On the opposite. If you know that you are going to use the parsing functionality on a lot of files, and there's a significant chance that the files are going to be accessed and parsed again later on, it is internal responsability of the Parser to perform smart caching of what it already saw. From the client perspective, it is totally oblivious if this caching is performed or not. He is still callling the parsing, and still obtaining a result object. but it is getting the answer much faster. I think there's no better demonstration of separation of concerns than this. You boost performance with absolutely no change in the contract interface or the whole software architecture.
However, note that I am not advocating that you should never use a constructor call to perform parsing. I am just claiming that it's potentially dangerous and you lose flexibility.

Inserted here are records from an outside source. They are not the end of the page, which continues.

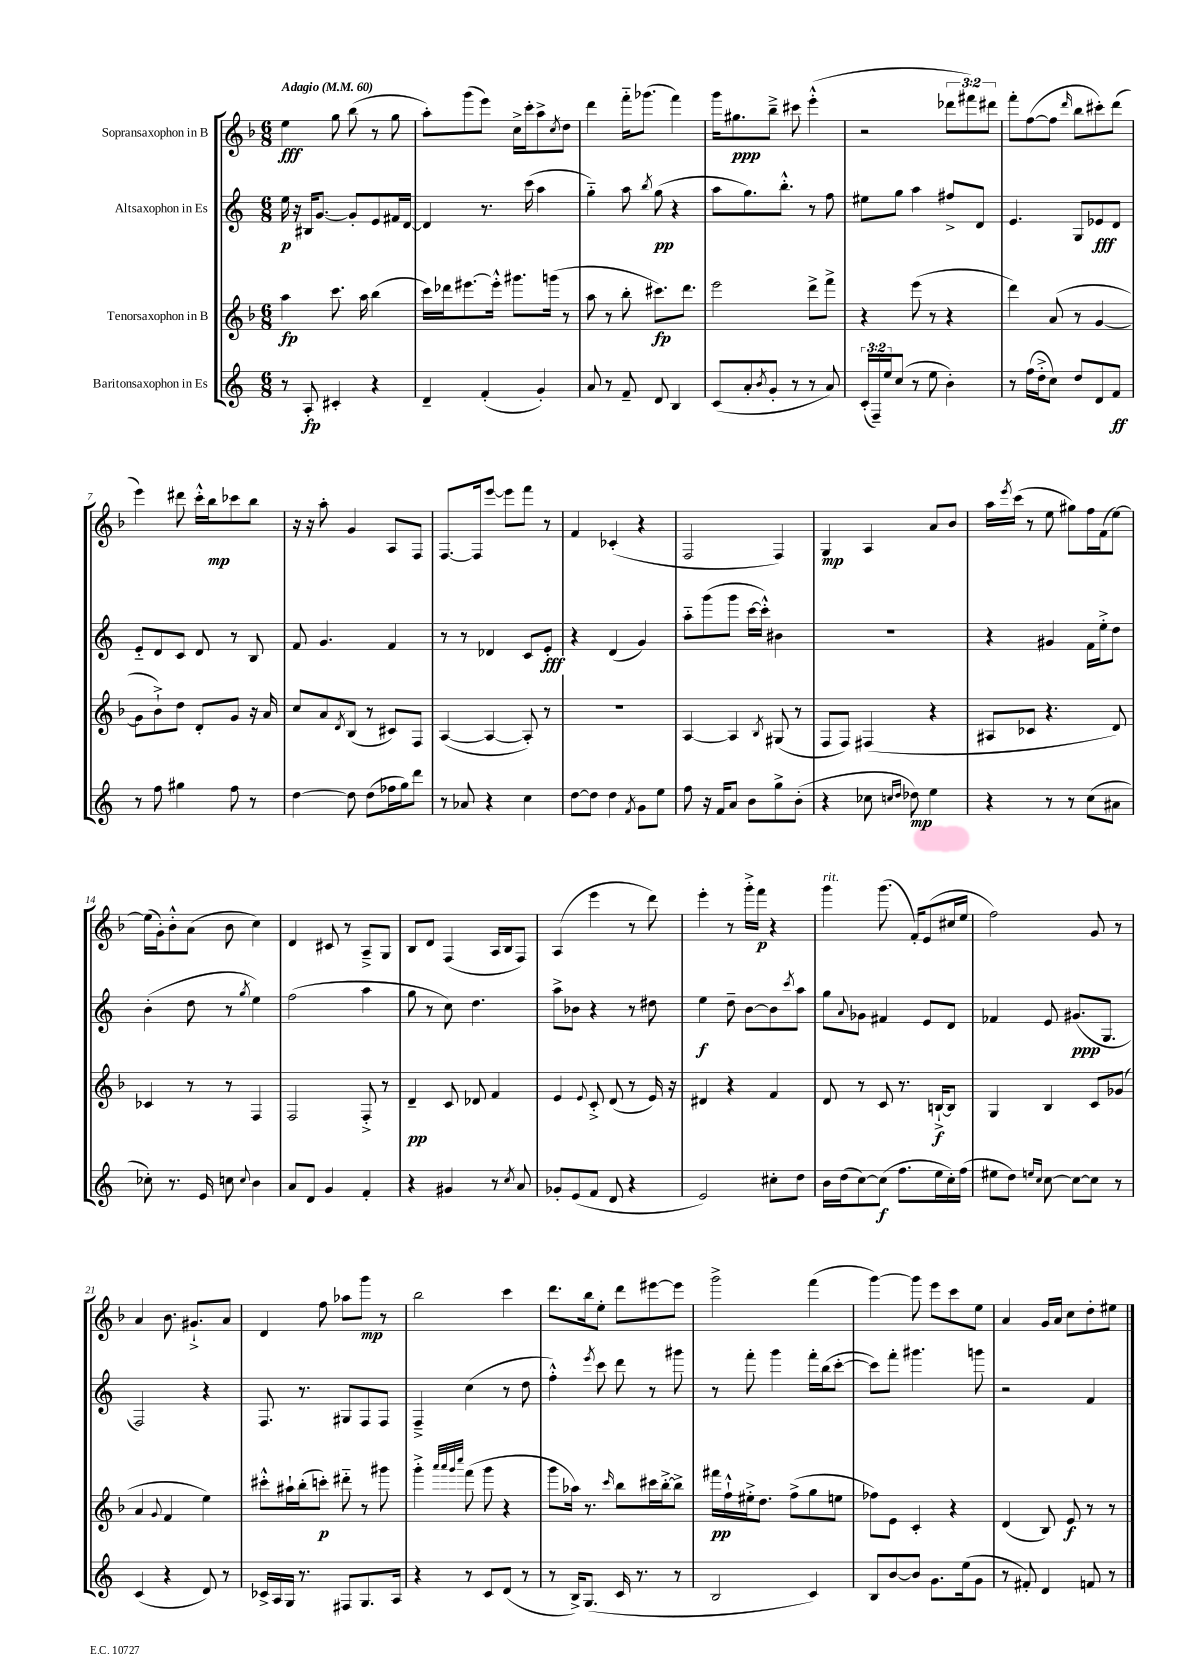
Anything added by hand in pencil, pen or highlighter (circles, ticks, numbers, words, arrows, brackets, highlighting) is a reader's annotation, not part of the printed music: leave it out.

**kern	**kern	**kern	**kern
*staff4	*staff3	*staff2	*staff1
*clefG2	*clefG2	*clefG2	*clefG2
*k[]	*k[b-]	*k[]	*k[b-]
*M6/8	*M6/8	*M6/8	*M6/8
*MM60	*MM60	*MM60	*MM60
8r	4aa	16ee	4ee
.	.	16r	.
8A'	.	16B#	.
.	.	[8.g	.
4c#'	8.ccc	.	8gg
.	.	8g']	(8bb-
.	16aa	.	.
4r	(4bb-	8e	8r
.	.	16f#	8gg
.	.	[16d	.
=	=	=	=
4d~	16ccc)	4d]	8aa')
.	16ddd-	.	.
.	[8.eee#	.	(8ggg
(4f'	.	8.r	8eee)
.	16eee#'^^]	.	.
.	8.ggg#	.	16cc^
.	.	(16ccc	16ccc'
4g')	.	4aa	8aa^
.	(16ggg	.	.
.	.	.	8qcc
.	8r	.	8dd
=	=	=	=
8a	8aa	4gg'~)	4ddd
8r	8r	.	.
8f~	8bb-'	8aa	16fff'~
.	.	.	(8.ggg-
.	.	8qbb	.
8d	8.ccc#)	(8gg	.
4B	.	4r	4fff)
.	8.ddd	.	.
=	=	=	=
(8c	2eee	8aa	16ggg
.	.	.	8.gg#
8a'	.	8.gg)	.
8qb	.	.	.
8g'	.	.	8bb-~^
.	.	8.bb'^^	.
8r	.	.	8ccc#
8r	8ddd^	8r	(4eee'^^
8a)	8fff^	8ff	.
=	=	=	=
(24c'	4r	8ee#	2r
24F~)	.	.	.
24ee	.	.	.
(8cc	.	8gg	.
8r	(8eee	4aa	.
8ee	8r	.	.
4b')	4r	8ff#^	12ddd-
.	.	.	12fff#)
.	.	8d	.
.	.	.	12ddd#
=	=	=	=
8r	4ddd)	4.e	8fff'
(16ff	.	.	([8ff
16dd'^	.	.	.
8cc)	(8a	.	8ff]
.	.	.	16qqddd
8dd	8r	8G	8bb-
8d	[4g	8e-	8ccc#')
8f	.	8d	(8ddd
=	=	=	=
8r	8g]	8e'~	4eee)
8ff	8b-`^)	8d	.
4gg#	8dd	8c	8ddd#
.	8d'	8d	16ccc'^^
.	.	.	16bb-
8ff	8g	8r	8ccc-
8r	16r	8B	8bb-
.	16a	.	.
=	=	=	=
[4dd	8cc	8f	16r
.	.	.	16r
.	8a	4.g	8aa'
.	8qd	.	.
8dd]	(8B-	.	4g
(8dd	8r	.	.
16ff-	8c#)	4f	8A
16gg)	.	.	.
8ddd	8F	.	8F
=	=	=	=
8r	([4A	8r	[8.F
8a-	.	8r	.
.	.	.	16F]
4r	4A_	4d-	[8eee
.	.	.	8eee]
4cc	8A'])	8c	8fff
.	8r	8e'	8r
=	=	=	=
[8dd	2.r	4r	4f
8dd]	.	.	.
4dd	.	(4d	(4c-'
8qf	.	.	.
8g	.	4g)	4r
8ee	.	.	.
=	=	=	=
8ff	[4A	8aa'~	2F
16r	.	(8ggg	.
16f	.	.	.
8a	4A]	8ggg	.
8b	.	[16ccc	.
.	.	16ccc'^^])	.
.	8qB-	.	.
8gg^	(8G#	4b#	4F)
(8b'	8r	.	.
=	=	=	=
4r	8F	2.r	4G
.	8F)	.	.
8cc-	(4F#	.	4A
16qqcc	.	.	.
16qqdd	.	.	.
8dd-)	.	.	.
4ee	4r	.	8a
.	.	.	8b-
=	=	=	=
4r	8A#	4r	16aa
.	.	.	8qeee
.	.	.	(16ccc
.	8c-	.	8r
8r	4.r	4g#	8ee
8r	.	.	8gg#)
(8cc	.	16f	16ff
.	.	16ee'^	(16f
8a#	8d)	8dd	[8ee)
=	=	=	=
8cc-')	4c-	(4b'	(16ee]
.	.	.	16g')
8.r	.	.	8b-'^^
.	8r	8dd	(8a
16e	.	.	.
8cc	8r	8r	8b-
8qqcc	.	8qgg	.
4b	4F	4ee)	4cc)
=	=	=	=
8a	2F	(2ff	4d
8d	.	.	.
4g	.	.	8c#
.	.	.	8r
4f'	8F'^	4aa	8A~^
.	8r	.	8G
=	=	=	=
4r	4d~	8gg	8B-
.	.	8r	8d
4g#	8c	8cc)	(4F
.	8d-	4.dd	.
8r	4f	.	16A
.	.	.	16B-
8qcc	.	.	.
8a	.	.	8F)
=	=	=	=
8g-'	4e	8aa^	(4A
(8e	.	8b-	.
.	8qqe	.	.
8f	8c'^	4r	4eee
8d	(8d	.	.
4r	8r	8r	8r
.	16e)	8dd#	8ddd)
.	16r	.	.
=	=	=	=
2e)	4d#	4ee	4eee'
.	4r	8dd~	8r
.	.	[8b	16ggg'^
.	.	.	16fff
8cc#'	4f	8b]	4r
.	.	8qccc	.
8dd	.	8aa	.
=	=	=	=
16b	8d	8gg	4ggg
(16dd	.	.	.
.	.	8qqa	.
[8cc)	8r	8g-	.
(8cc]	8c	4f#	(8.ggg
8.ff	8.r	.	.
.	.	.	16f')
.	.	8e	(8e
16ee	[16B`^	.	.
16cc')	8B]	8d	16cc#
(16ff	.	.	16ee
=	=	=	=
8ee#	4G	4f-	2ff)
8dd)	.	.	.
16qqee	.	.	.
16qqcc	.	.	.
[8cc	4B-	8e	.
8cc_	.	(8.g#	.
8cc]	8c	.	8g
.	.	8.G	.
8r	(8g-	.	8r
=	=	=	=
(4c	4a	2F)	4a
.	8qqg	.	.
4r	4f	.	8.b-
.	.	.	8.g#`^
8d)	4ee)	4r	.
8r	.	.	8a
=	=	=	=
16c-^	8ccc#'^^	8.F	4d
16A	.	.	.
16G	16aa#`	.	.
8.r	(16bb-'	8.r	.
.	8ccc')	.	8ff
8F#	8ddd#'~	8G#	8aa-
8.G	8r	8F	8ggg
.	8ggg#	8F	8r
16A	.	.	.
=	=	=	=
4r	4ggg'^	4F~^	2bb-
.	32qqaaa	.	.
.	32qqaaa	.	.
.	32qqggg	.	.
.	32qqcccc	.	.
8r	(8fff	(4cc	.
8c	8ggg	.	.
(8d	4r	8r	4ccc
8r	.	8dd	.
=	=	=	=
8r	8ggg	4ff'^^)	8.ddd
16B^)	16aa-)	.	.
(8.G	8.r	.	16bb-
.	.	8qeee	.
.	.	8ccc	8ee'
.	16qqccc	.	.
16c	8bb-	8ddd	8ddd
8.r	.	.	.
.	16ccc#	8r	[8eee#
.	[16bb-'^	.	.
8r	8bb-^]	8ggg#	8eee#]
=	=	=	=
2B	16fff#	8r	2ggg^
.	16ff`^^	.	.
.	16ee#'^	8fff'	.
.	8.dd	.	.
.	.	4ggg	.
.	(8ff^	.	.
4c)	8gg	16fff'	(4fff
.	.	(16bb	.
.	8ee	[8ccc'	.
=	=	=	=
8B	8ff-)	8ccc])	[4ggg)
[8b	8e	8fff'	.
8b]	4c'	4.ggg#	8ggg]
8.g	.	.	8eee
.	4r	.	8ccc
(16ee	.	.	.
8g	.	8ggg	8ee
=	=	=	=
8r	(4d	2r	4a
8f#')	.	.	.
4d	8B-)	.	16g
.	.	.	16a
.	8e	.	8cc
8f	8r	4f	8dd'
8r	8r	.	8ee#
==	==	==	==
*-	*-	*-	*-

There are plenty of examples out there where the constructor is at the center of the actual activity of the object, but there is also plenty of examples of the opposite. Example (although biased, it arises from C style): in python, I would consider very weird something like this
f = file()
f.setReadOnly()
f.open(filename)
instead of the actual
f = file(filename,"r")
But I am sure there are IO access libraries using the first approach (with the second as a sugar-syntax approach).
Edit: finally, remember that while it's easy and compatible to add in the future a constructor "shortcut", it is not possible to remove this functionality if you find it dangerous or problematic. Additions to the interface are much easier than removals, for obvious reasons. Sugary behavior must be weighted against future support you have to provide to that behavior.